PROBLEM DETAILS:
Reproduce the listing below as it stands. Leave out each image.

=== Section Start ===

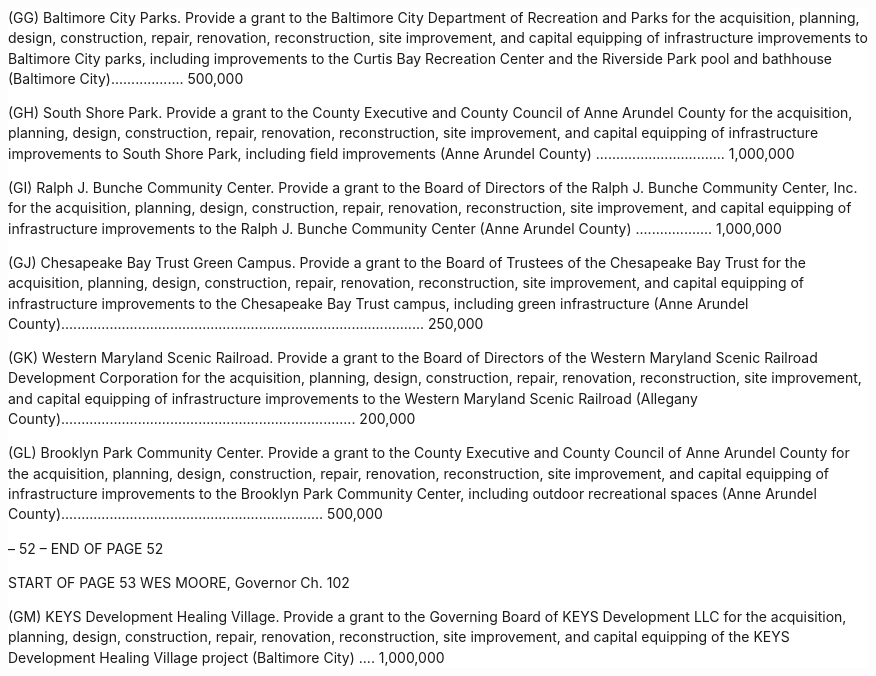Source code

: (GG) Baltimore City Parks. Provide a grant to the Baltimore City
Department of Recreation and Parks for the acquisition,
planning, design, construction, repair, renovation,
reconstruction, site improvement, and capital equipping of
infrastructure improvements to Baltimore City parks, including
improvements to the Curtis Bay Recreation Center and the
Riverside Park pool and bathhouse (Baltimore City).................. 500,000

(GH) South Shore Park. Provide a grant to the County Executive and
County Council of Anne Arundel County for the acquisition,
planning, design, construction, repair, renovation,
reconstruction, site improvement, and capital equipping of
infrastructure improvements to South Shore Park, including
field improvements (Anne Arundel County) ................................ 1,000,000

(GI) Ralph J. Bunche Community Center. Provide a grant to the
Board of Directors of the Ralph J. Bunche Community Center,
Inc. for the acquisition, planning, design, construction, repair,
renovation, reconstruction, site improvement, and capital
equipping of infrastructure improvements to the Ralph J.
Bunche Community Center (Anne Arundel County) ................... 1,000,000

(GJ) Chesapeake Bay Trust Green Campus. Provide a grant to the
Board of Trustees of the Chesapeake Bay Trust for the
acquisition, planning, design, construction, repair, renovation,
reconstruction, site improvement, and capital equipping of
infrastructure improvements to the Chesapeake Bay Trust
campus, including green infrastructure (Anne Arundel
County).......................................................................................... 250,000

(GK) Western Maryland Scenic Railroad. Provide a grant to the
Board of Directors of the Western Maryland Scenic Railroad
Development Corporation for the acquisition, planning, design,
construction, repair, renovation, reconstruction, site
improvement, and capital equipping of infrastructure
improvements to the Western Maryland Scenic Railroad
(Allegany County)......................................................................... 200,000

(GL) Brooklyn Park Community Center. Provide a grant to the
County Executive and County Council of Anne Arundel County
for the acquisition, planning, design, construction, repair,
renovation, reconstruction, site improvement, and capital
equipping of infrastructure improvements to the Brooklyn Park
Community Center, including outdoor recreational spaces
(Anne Arundel County)................................................................. 500,000

– 52 –
END OF PAGE 52

START OF PAGE 53
WES MOORE, Governor Ch. 102

(GM) KEYS Development Healing Village. Provide a grant to the
Governing Board of KEYS Development LLC for the
acquisition, planning, design, construction, repair, renovation,
reconstruction, site improvement, and capital equipping of the
KEYS Development Healing Village project (Baltimore City) .... 1,000,000
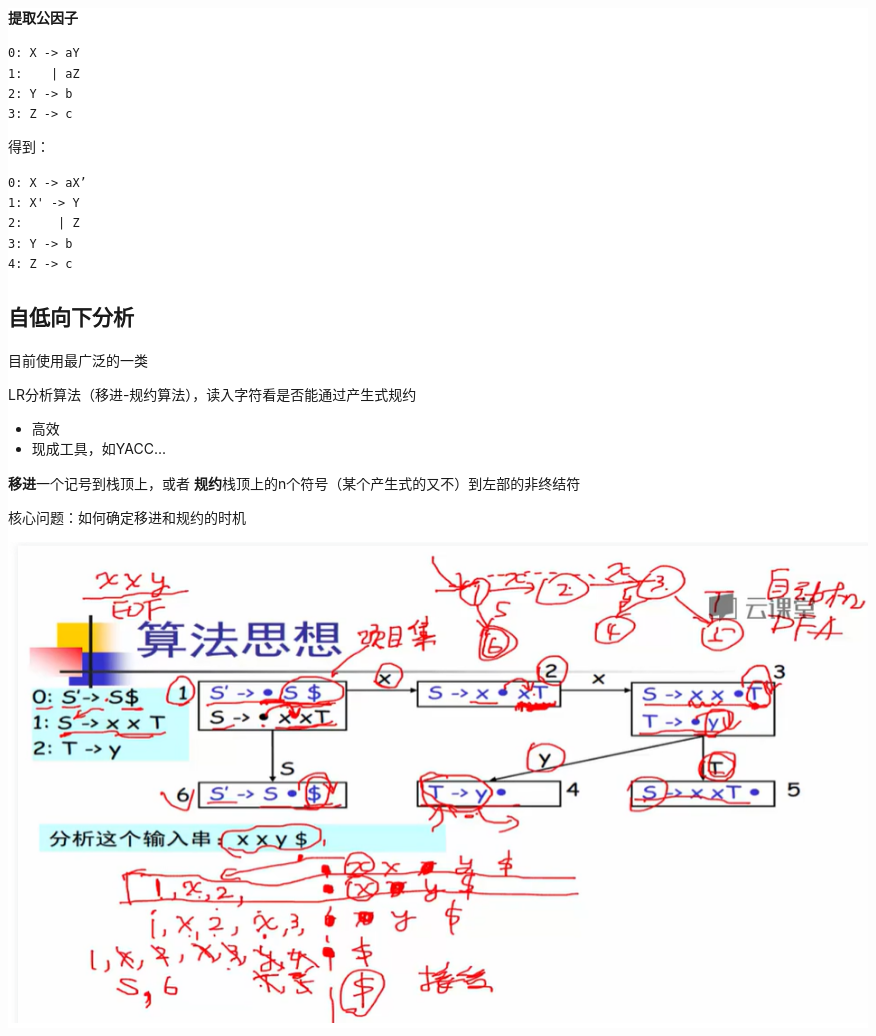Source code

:**提取公因子**

	0: X -> aY
	1: 	  | aZ
	2: Y -> b
	3: Z -> c

得到：

	0: X -> aX’
	1: X' -> Y
	2:     | Z
	3: Y -> b
	4: Z -> c


## 自低向下分析 ##

目前使用最广泛的一类

LR分析算法（移进-规约算法），读入字符看是否能通过产生式规约

- 高效
- 现成工具，如YACC...

**移进**一个记号到栈顶上，或者
**规约**栈顶上的n个符号（某个产生式的又不）到左部的非终结符

核心问题：如何确定移进和规约的时机

![LR0](./imgs/LR0.png)
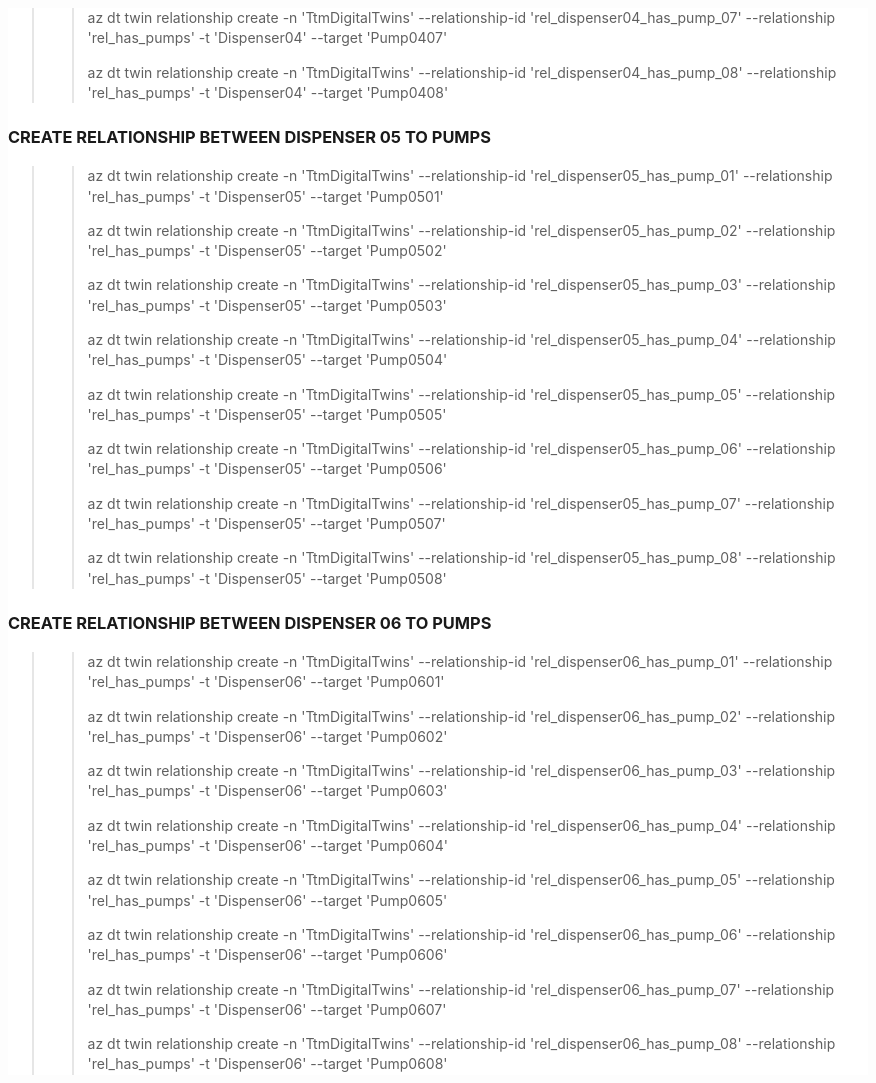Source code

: >>
>> az dt twin relationship create -n 'TtmDigitalTwins' --relationship-id  'rel_dispenser04_has_pump_07' --relationship 'rel_has_pumps' -t 'Dispenser04' --target 'Pump0407'
>>
>> az dt twin relationship create -n 'TtmDigitalTwins' --relationship-id  'rel_dispenser04_has_pump_08' --relationship 'rel_has_pumps' -t 'Dispenser04' --target 'Pump0408'
>>
### CREATE RELATIONSHIP BETWEEN DISPENSER 05 TO PUMPS
>> az dt twin relationship create -n 'TtmDigitalTwins' --relationship-id  'rel_dispenser05_has_pump_01' --relationship 'rel_has_pumps' -t 'Dispenser05' --target 'Pump0501'
>>
>> az dt twin relationship create -n 'TtmDigitalTwins' --relationship-id  'rel_dispenser05_has_pump_02' --relationship 'rel_has_pumps' -t 'Dispenser05' --target 'Pump0502'
>>
>> az dt twin relationship create -n 'TtmDigitalTwins' --relationship-id  'rel_dispenser05_has_pump_03' --relationship 'rel_has_pumps' -t 'Dispenser05' --target 'Pump0503'
>>
>> az dt twin relationship create -n 'TtmDigitalTwins' --relationship-id  'rel_dispenser05_has_pump_04' --relationship 'rel_has_pumps' -t 'Dispenser05' --target 'Pump0504'
>>
>> az dt twin relationship create -n 'TtmDigitalTwins' --relationship-id  'rel_dispenser05_has_pump_05' --relationship 'rel_has_pumps' -t 'Dispenser05' --target 'Pump0505'
>>
>> az dt twin relationship create -n 'TtmDigitalTwins' --relationship-id  'rel_dispenser05_has_pump_06' --relationship 'rel_has_pumps' -t 'Dispenser05' --target 'Pump0506'
>>
>> az dt twin relationship create -n 'TtmDigitalTwins' --relationship-id  'rel_dispenser05_has_pump_07' --relationship 'rel_has_pumps' -t 'Dispenser05' --target 'Pump0507'
>>
>> az dt twin relationship create -n 'TtmDigitalTwins' --relationship-id  'rel_dispenser05_has_pump_08' --relationship 'rel_has_pumps' -t 'Dispenser05' --target 'Pump0508'
>>
### CREATE RELATIONSHIP BETWEEN DISPENSER 06 TO PUMPS
>> az dt twin relationship create -n 'TtmDigitalTwins' --relationship-id  'rel_dispenser06_has_pump_01' --relationship 'rel_has_pumps' -t 'Dispenser06' --target 'Pump0601'
>>
>> az dt twin relationship create -n 'TtmDigitalTwins' --relationship-id  'rel_dispenser06_has_pump_02' --relationship 'rel_has_pumps' -t 'Dispenser06' --target 'Pump0602'
>>
>> az dt twin relationship create -n 'TtmDigitalTwins' --relationship-id  'rel_dispenser06_has_pump_03' --relationship 'rel_has_pumps' -t 'Dispenser06' --target 'Pump0603'
>>
>> az dt twin relationship create -n 'TtmDigitalTwins' --relationship-id  'rel_dispenser06_has_pump_04' --relationship 'rel_has_pumps' -t 'Dispenser06' --target 'Pump0604'
>>
>> az dt twin relationship create -n 'TtmDigitalTwins' --relationship-id  'rel_dispenser06_has_pump_05' --relationship 'rel_has_pumps' -t 'Dispenser06' --target 'Pump0605'
>>
>> az dt twin relationship create -n 'TtmDigitalTwins' --relationship-id  'rel_dispenser06_has_pump_06' --relationship 'rel_has_pumps' -t 'Dispenser06' --target 'Pump0606'
>>
>> az dt twin relationship create -n 'TtmDigitalTwins' --relationship-id  'rel_dispenser06_has_pump_07' --relationship 'rel_has_pumps' -t 'Dispenser06' --target 'Pump0607'
>>
>> az dt twin relationship create -n 'TtmDigitalTwins' --relationship-id  'rel_dispenser06_has_pump_08' --relationship 'rel_has_pumps' -t 'Dispenser06' --target 'Pump0608'
>>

=== Section End ===

RESPONSE AREA:
Source code

: (GG) Baltimore City Parks. Provide a grant to the Baltimore City
Department of Recreation and Parks for the acquisition,
planning, design, construction, repair, renovation,
reconstruction, site improvement, and capital equipping of
infrastructure improvements to Baltimore City parks, including
improvements to the Curtis Bay Recreation Center and the
Riverside Park pool and bathhouse (Baltimore City).................. 500,000

(GH) South Shore Park. Provide a grant to the County Executive and
County Council of Anne Arundel County for the acquisition,
planning, design, construction, repair, renovation,
reconstruction, site improvement, and capital equipping of
infrastructure improvements to South Shore Park, including
field improvements (Anne Arundel County) ................................ 1,000,000

(GI) Ralph J. Bunche Community Center. Provide a grant to the
Board of Directors of the Ralph J. Bunche Community Center,
Inc. for the acquisition, planning, design, construction, repair,
renovation, reconstruction, site improvement, and capital
equipping of infrastructure improvements to the Ralph J.
Bunche Community Center (Anne Arundel County) ................... 1,000,000

(GJ) Chesapeake Bay Trust Green Campus. Provide a grant to the
Board of Trustees of the Chesapeake Bay Trust for the
acquisition, planning, design, construction, repair, renovation,
reconstruction, site improvement, and capital equipping of
infrastructure improvements to the Chesapeake Bay Trust
campus, including green infrastructure (Anne Arundel
County).......................................................................................... 250,000

(GK) Western Maryland Scenic Railroad. Provide a grant to the
Board of Directors of the Western Maryland Scenic Railroad
Development Corporation for the acquisition, planning, design,
construction, repair, renovation, reconstruction, site
improvement, and capital equipping of infrastructure
improvements to the Western Maryland Scenic Railroad
(Allegany County)......................................................................... 200,000

(GL) Brooklyn Park Community Center. Provide a grant to the
County Executive and County Council of Anne Arundel County
for the acquisition, planning, design, construction, repair,
renovation, reconstruction, site improvement, and capital
equipping of infrastructure improvements to the Brooklyn Park
Community Center, including outdoor recreational spaces
(Anne Arundel County)................................................................. 500,000

– 52 –
END OF PAGE 52

START OF PAGE 53
WES MOORE, Governor Ch. 102

(GM) KEYS Development Healing Village. Provide a grant to the
Governing Board of KEYS Development LLC for the
acquisition, planning, design, construction, repair, renovation,
reconstruction, site improvement, and capital equipping of the
KEYS Development Healing Village project (Baltimore City) .... 1,000,000
Source code

:**提取公因子**

	0: X -> aY
	1: 	  | aZ
	2: Y -> b
	3: Z -> c

得到：

	0: X -> aX’
	1: X' -> Y
	2:     | Z
	3: Y -> b
	4: Z -> c


## 自低向下分析 ##

目前使用最广泛的一类

LR分析算法（移进-规约算法），读入字符看是否能通过产生式规约

- 高效
- 现成工具，如YACC...

**移进**一个记号到栈顶上，或者
**规约**栈顶上的n个符号（某个产生式的又不）到左部的非终结符

核心问题：如何确定移进和规约的时机

![LR0](./imgs/LR0.png)
Source code

: >>
>> az dt twin relationship create -n 'TtmDigitalTwins' --relationship-id  'rel_dispenser04_has_pump_07' --relationship 'rel_has_pumps' -t 'Dispenser04' --target 'Pump0407'
>>
>> az dt twin relationship create -n 'TtmDigitalTwins' --relationship-id  'rel_dispenser04_has_pump_08' --relationship 'rel_has_pumps' -t 'Dispenser04' --target 'Pump0408'
>>
### CREATE RELATIONSHIP BETWEEN DISPENSER 05 TO PUMPS
>> az dt twin relationship create -n 'TtmDigitalTwins' --relationship-id  'rel_dispenser05_has_pump_01' --relationship 'rel_has_pumps' -t 'Dispenser05' --target 'Pump0501'
>>
>> az dt twin relationship create -n 'TtmDigitalTwins' --relationship-id  'rel_dispenser05_has_pump_02' --relationship 'rel_has_pumps' -t 'Dispenser05' --target 'Pump0502'
>>
>> az dt twin relationship create -n 'TtmDigitalTwins' --relationship-id  'rel_dispenser05_has_pump_03' --relationship 'rel_has_pumps' -t 'Dispenser05' --target 'Pump0503'
>>
>> az dt twin relationship create -n 'TtmDigitalTwins' --relationship-id  'rel_dispenser05_has_pump_04' --relationship 'rel_has_pumps' -t 'Dispenser05' --target 'Pump0504'
>>
>> az dt twin relationship create -n 'TtmDigitalTwins' --relationship-id  'rel_dispenser05_has_pump_05' --relationship 'rel_has_pumps' -t 'Dispenser05' --target 'Pump0505'
>>
>> az dt twin relationship create -n 'TtmDigitalTwins' --relationship-id  'rel_dispenser05_has_pump_06' --relationship 'rel_has_pumps' -t 'Dispenser05' --target 'Pump0506'
>>
>> az dt twin relationship create -n 'TtmDigitalTwins' --relationship-id  'rel_dispenser05_has_pump_07' --relationship 'rel_has_pumps' -t 'Dispenser05' --target 'Pump0507'
>>
>> az dt twin relationship create -n 'TtmDigitalTwins' --relationship-id  'rel_dispenser05_has_pump_08' --relationship 'rel_has_pumps' -t 'Dispenser05' --target 'Pump0508'
>>
### CREATE RELATIONSHIP BETWEEN DISPENSER 06 TO PUMPS
>> az dt twin relationship create -n 'TtmDigitalTwins' --relationship-id  'rel_dispenser06_has_pump_01' --relationship 'rel_has_pumps' -t 'Dispenser06' --target 'Pump0601'
>>
>> az dt twin relationship create -n 'TtmDigitalTwins' --relationship-id  'rel_dispenser06_has_pump_02' --relationship 'rel_has_pumps' -t 'Dispenser06' --target 'Pump0602'
>>
>> az dt twin relationship create -n 'TtmDigitalTwins' --relationship-id  'rel_dispenser06_has_pump_03' --relationship 'rel_has_pumps' -t 'Dispenser06' --target 'Pump0603'
>>
>> az dt twin relationship create -n 'TtmDigitalTwins' --relationship-id  'rel_dispenser06_has_pump_04' --relationship 'rel_has_pumps' -t 'Dispenser06' --target 'Pump0604'
>>
>> az dt twin relationship create -n 'TtmDigitalTwins' --relationship-id  'rel_dispenser06_has_pump_05' --relationship 'rel_has_pumps' -t 'Dispenser06' --target 'Pump0605'
>>
>> az dt twin relationship create -n 'TtmDigitalTwins' --relationship-id  'rel_dispenser06_has_pump_06' --relationship 'rel_has_pumps' -t 'Dispenser06' --target 'Pump0606'
>>
>> az dt twin relationship create -n 'TtmDigitalTwins' --relationship-id  'rel_dispenser06_has_pump_07' --relationship 'rel_has_pumps' -t 'Dispenser06' --target 'Pump0607'
>>
>> az dt twin relationship create -n 'TtmDigitalTwins' --relationship-id  'rel_dispenser06_has_pump_08' --relationship 'rel_has_pumps' -t 'Dispenser06' --target 'Pump0608'
>>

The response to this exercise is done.